"Can Anyone Create A Job?" the NYT asks.

 

The NY Times is going to write a five part series on whether anyone can create a job. I have answered the question in 5 paragraphs…

When asking the question, “can anyone create jobs,” the answer is simple. Yes, you just hire someone and “poof,” there it is- a job. There is all this talk about creating an atmosphere where jobs are needed, by cutting back regulations or business taxes.  This is just smoke and mirrors by Republicans so that business can make more money at the expense to the environment or the worker. The only things that are needed to create a job is the need and the funds to do it. We currently have two needs. One is crumbling infrastructure and two, a large unemployed workforce. The funds are a bit trickier.

Almost NOBODY has any money, save 2% of our population. Right or wrong as to whether they should pay for the new jobs, It doesn’t matter right now. They ARE the only source that has the funds to do it.  So YES, tax them. There are highways and bridges throughout the country that must be fixed.

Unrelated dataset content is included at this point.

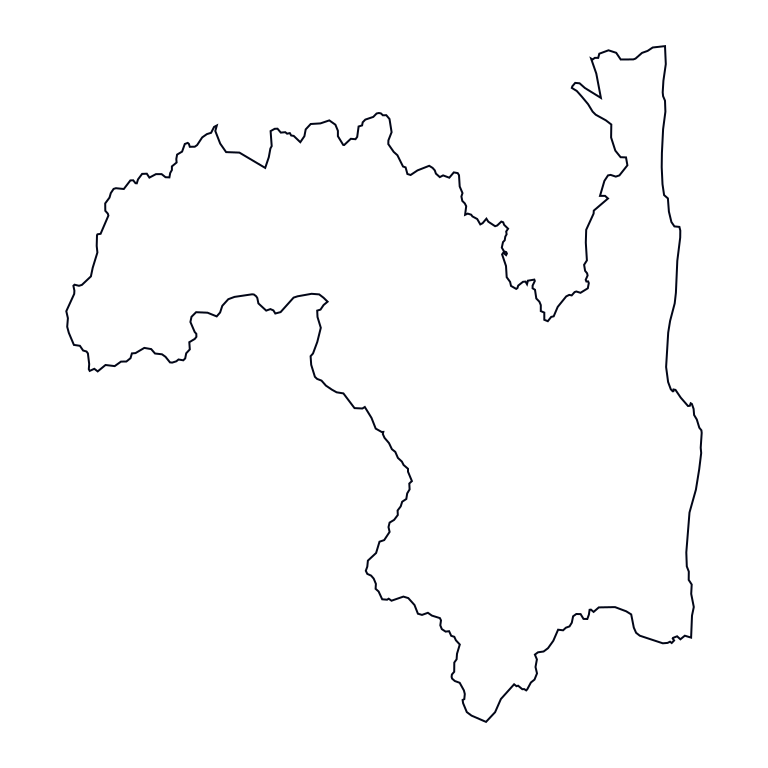 Sambava, Sava, Madagascar (Equal Earth projection)
{"feature_id": "10022922B78580830473532", "entity_name": "Sambava", "entity_type": "district", "adm_level": 2, "iso_a3": "MDG", "parent_name": "Madagascar", "parent_adm1": "Sava", "projection": "equal_earth", "projection_center": [49.762, -14.245], "detail": "fine", "context": "isolated", "style": "outline", "palette": "ink", "viewbox_px": 768, "rotation_deg": 0, "n_neighbors": 0, "source": "geoboundaries", "source_scale": "gbopen_adm2", "svg_char_len": 6073}
<svg xmlns="http://www.w3.org/2000/svg" viewBox="0 0 768 768"><path d="M68.8,332.8L73.9,344.9L79.9,345.8L83.1,350.5L86.5,351.5L87.9,353.4L89.2,364.1L88.8,369.2L89.7,370.9L94.3,368.8L97.7,371.4L105.5,365.0L114.7,366.1L121.0,361.6L126.4,361.5L130.5,358.2L131.9,353.4L135.5,353.1L144.3,347.9L151.2,349.1L155.0,353.5L162.0,354.3L165.5,356.8L170.0,362.4L172.2,362.6L176.3,361.3L178.5,359.5L183.3,360.3L185.2,358.4L186.2,353.3L189.8,349.4L189.3,342.2L194.8,338.9L196.4,336.8L196.3,333.8L194.7,332.0L190.4,322.0L191.5,316.8L196.1,312.2L207.5,312.7L216.7,316.4L220.1,312.5L222.3,305.8L228.3,299.2L234.5,296.9L252.1,294.3L253.9,294.5L256.2,296.3L257.3,298.0L258.4,303.4L266.2,310.6L270.4,309.1L273.4,310.4L275.3,313.5L280.6,312.1L293.6,297.6L297.6,296.3L311.6,293.8L319.2,294.4L323.5,297.7L327.6,301.7L323.6,305.0L320.5,309.6L317.2,310.6L317.5,317.0L320.8,327.8L317.3,341.9L313.0,353.5L310.6,356.2L311.2,364.8L314.9,376.8L317.1,378.9L321.5,380.6L325.9,385.6L331.8,389.6L336.6,392.3L343.4,393.4L354.5,408.1L362.4,408.5L364.8,407.0L371.5,417.9L375.7,428.6L381.7,432.0L383.3,431.9L382.8,434.0L384.5,437.8L389.0,443.1L391.9,449.2L395.3,451.9L397.9,457.9L401.9,461.6L403.6,465.0L408.0,468.8L408.0,471.7L411.9,481.1L409.3,483.5L409.6,489.4L407.2,493.4L406.3,499.0L402.2,501.7L400.7,506.4L397.6,510.5L397.8,515.0L394.1,519.9L389.6,522.6L388.5,527.1L389.6,531.9L384.2,540.1L379.5,541.7L376.1,553.0L367.9,560.6L367.3,566.6L365.8,570.8L367.3,573.9L371.1,575.6L373.7,578.6L375.9,583.9L375.6,588.8L378.6,591.5L382.2,599.3L387.1,599.7L388.7,598.7L391.5,600.7L403.4,596.6L408.3,598.1L414.5,605.0L417.9,613.7L422.0,614.9L427.9,612.8L431.9,615.6L439.9,618.1L441.0,620.4L440.3,625.3L441.8,629.1L445.6,631.6L449.1,631.2L451.2,635.8L454.3,636.8L455.9,640.3L459.8,644.5L457.0,653.8L456.6,659.3L454.3,662.5L454.2,671.8L451.9,674.5L451.6,676.9L452.1,678.6L454.8,681.0L459.7,682.8L463.9,690.4L464.8,694.0L464.3,699.1L462.6,700.0L463.1,703.2L466.8,712.1L471.5,715.6L486.0,721.9L495.1,712.2L500.9,699.0L514.1,684.3L516.5,686.2L518.1,685.7L522.3,689.2L524.2,689.1L526.2,690.4L527.2,689.4L530.9,682.5L534.5,679.6L537.0,673.4L535.5,667.0L536.9,659.4L534.9,654.6L538.0,652.3L543.6,651.5L548.0,648.2L553.3,640.8L558.1,629.7L563.1,630.3L565.9,627.7L569.5,626.4L571.8,622.7L573.1,616.3L576.3,614.0L580.6,614.1L583.5,618.9L587.3,619.0L588.9,614.6L589.6,609.8L590.9,609.6L593.6,611.9L598.8,607.4L615.0,607.1L626.2,611.3L631.2,614.4L633.8,627.6L636.1,632.8L639.8,635.7L662.8,643.3L667.6,642.9L670.0,641.7L671.7,643.0L674.1,640.5L672.7,638.5L673.0,637.9L677.1,636.3L680.4,639.3L684.8,635.7L691.1,637.6L692.0,615.6L693.8,607.0L691.2,593.9L691.7,584.5L688.7,579.9L688.8,571.6L686.8,566.4L686.3,552.4L689.5,512.5L695.9,489.7L699.2,469.3L701.2,453.0L700.7,447.8L701.7,432.9L701.4,430.3L699.3,427.7L696.8,419.5L694.1,415.0L693.6,408.9L691.9,404.0L690.7,403.3L689.8,405.8L688.0,406.0L680.7,397.6L675.5,389.9L673.6,389.5L673.4,391.2L672.7,391.3L670.8,389.3L668.1,382.0L666.1,367.0L668.2,332.6L670.1,320.9L674.7,303.4L675.9,292.8L677.3,260.8L680.2,237.6L680.3,230.6L679.4,226.9L674.4,226.4L671.4,222.0L668.9,211.6L667.9,198.4L664.1,195.1L662.5,184.2L661.7,167.1L661.9,153.1L663.1,129.2L665.4,111.7L665.0,100.7L663.1,96.2L662.7,92.4L663.4,80.8L665.8,64.1L665.0,46.1L652.7,47.5L647.6,50.9L642.0,52.9L635.5,58.6L633.3,59.4L620.7,59.5L616.2,52.8L608.5,50.3L599.3,53.7L598.2,57.9L594.8,57.9L592.6,59.5L591.1,58.6L596.3,73.6L600.9,97.9L584.9,88.0L579.6,83.3L575.2,82.9L572.3,86.3L571.8,87.9L576.8,91.0L581.7,96.5L588.1,104.2L592.6,111.6L595.7,114.7L605.8,120.3L611.3,124.5L611.1,137.5L615.3,150.6L620.6,157.2L626.0,157.4L627.4,165.3L619.4,175.4L615.8,176.6L610.6,174.9L608.0,175.4L604.4,180.9L600.0,195.9L605.1,195.9L608.0,198.5L593.8,210.6L593.6,213.6L586.2,229.8L585.8,242.6L586.9,260.4L584.1,264.8L585.1,270.8L587.1,273.3L587.6,275.5L585.7,279.8L586.4,281.5L588.1,281.4L588.8,283.1L587.8,288.3L580.5,292.8L576.3,291.5L574.6,292.1L571.7,295.4L569.2,294.9L566.2,296.4L557.7,306.9L553.7,316.3L551.2,316.9L547.8,321.2L544.3,319.8L544.3,312.6L540.8,311.1L540.8,305.1L539.4,301.7L536.3,298.5L535.0,289.8L532.6,288.3L532.6,285.6L534.8,281.0L534.3,279.6L527.9,280.7L527.0,284.2L525.5,281.6L523.0,281.8L518.2,285.6L517.4,288.1L516.2,288.9L511.0,285.9L510.1,281.9L506.7,277.2L506.0,266.0L502.1,254.4L503.3,252.7L506.1,255.1L506.9,253.6L506.2,252.1L504.0,251.4L501.8,247.6L503.0,242.1L504.7,240.3L505.3,236.6L506.6,234.3L506.2,231.5L508.1,228.7L504.1,224.8L503.2,222.3L501.3,221.6L497.2,225.5L495.1,226.2L488.3,221.7L486.4,218.7L482.6,223.2L480.3,224.4L477.2,219.0L472.4,216.4L471.2,214.7L467.7,213.6L465.1,214.8L466.2,206.2L464.8,203.4L462.3,200.9L461.4,196.5L462.5,193.1L459.7,186.5L459.0,175.2L457.7,173.1L453.8,172.4L449.3,177.7L443.1,175.4L439.8,177.1L435.9,173.6L434.8,170.4L432.6,167.9L429.2,165.8L417.5,170.4L410.6,175.0L407.4,174.0L405.6,167.4L403.0,166.5L397.4,155.2L393.7,151.9L388.3,144.1L388.4,140.4L391.6,132.2L389.5,119.0L386.3,115.2L382.9,115.3L380.9,113.4L378.9,113.0L376.6,113.5L373.3,116.9L365.3,119.6L362.7,122.3L362.1,125.4L358.6,126.5L357.2,136.9L355.5,139.2L350.8,138.8L344.2,145.0L343.2,144.9L337.9,136.2L337.9,130.8L335.4,124.7L329.3,120.4L320.4,123.4L310.7,124.0L305.7,129.4L304.4,136.2L300.3,142.2L293.7,135.9L291.2,135.5L289.8,133.1L287.1,133.7L285.3,132.2L280.8,132.6L277.5,128.7L274.7,128.8L270.6,131.1L271.7,146.1L270.4,148.5L268.8,157.2L265.2,167.9L239.4,152.6L226.1,152.1L220.2,143.6L215.3,131.0L216.8,125.5L214.1,126.9L211.1,132.8L206.9,134.1L202.2,137.4L197.1,145.1L194.8,146.7L189.8,146.8L188.9,143.9L187.7,142.9L184.8,144.0L182.1,151.6L177.1,154.6L176.3,159.0L176.6,162.5L171.9,166.4L171.9,170.0L170.2,173.0L169.4,177.4L165.5,177.2L161.6,174.1L156.0,174.1L149.4,177.6L146.8,173.7L142.1,173.9L138.0,179.4L136.8,183.3L135.5,183.2L133.2,180.3L130.4,180.4L123.8,189.0L115.9,188.2L113.6,188.9L110.8,193.1L109.5,197.6L105.2,203.4L105.3,210.8L107.8,213.6L108.4,215.6L100.6,233.8L97.5,234.3L97.0,235.2L96.7,245.9L97.4,252.5L92.7,267.8L90.9,276.4L81.9,284.9L79.0,285.8L74.5,284.7L73.4,285.8L74.4,290.7L74.2,293.9L66.3,311.2L67.9,318.2L67.2,326.8L68.8,332.8Z" fill="none" stroke="#020617" stroke-width="2"/></svg>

The only way to do this is for the Feds to fix them. Give the money to the Republican governors and you can almost guarantee it won’t get done. A high speed rail, to connect this country, is needed. A national energy policy that incorporates renewable energy and linking the grid is another project.  Subsidizing private homeowners to install solar will work here too. I know, because I have done it myself.

The home solar idea is already in place. People have the need to reduce their electric bill. Let them put solar on their house and they will look for other ways to conserve, just as showing drivers of hybrid cars continuously how their driving affects their mileage, homeowners will do whatever it takes to minimize their energy needs.  This will create the solar energy industry- not by soaking a half billion into one company.  You need to have the market, FIRST.

YES, it is possible to create jobs. A pipeline was put in along the highway by my house. Those pipeline workers raised the incomes of the businesses around here and some of those businesses hired more workers. Highway projects last the whole season and they put people to work. Each job funds five more jobs. Once people are working, the economy reinforces itself.

There is one other thing to tackle and that is the WalMart stores. Before Walmart, there were individual stores- the money moved around, but it stayed in the community. We need to implement a business tax on retail outlets that keeps a large % of the profits in the communities from which they are derived.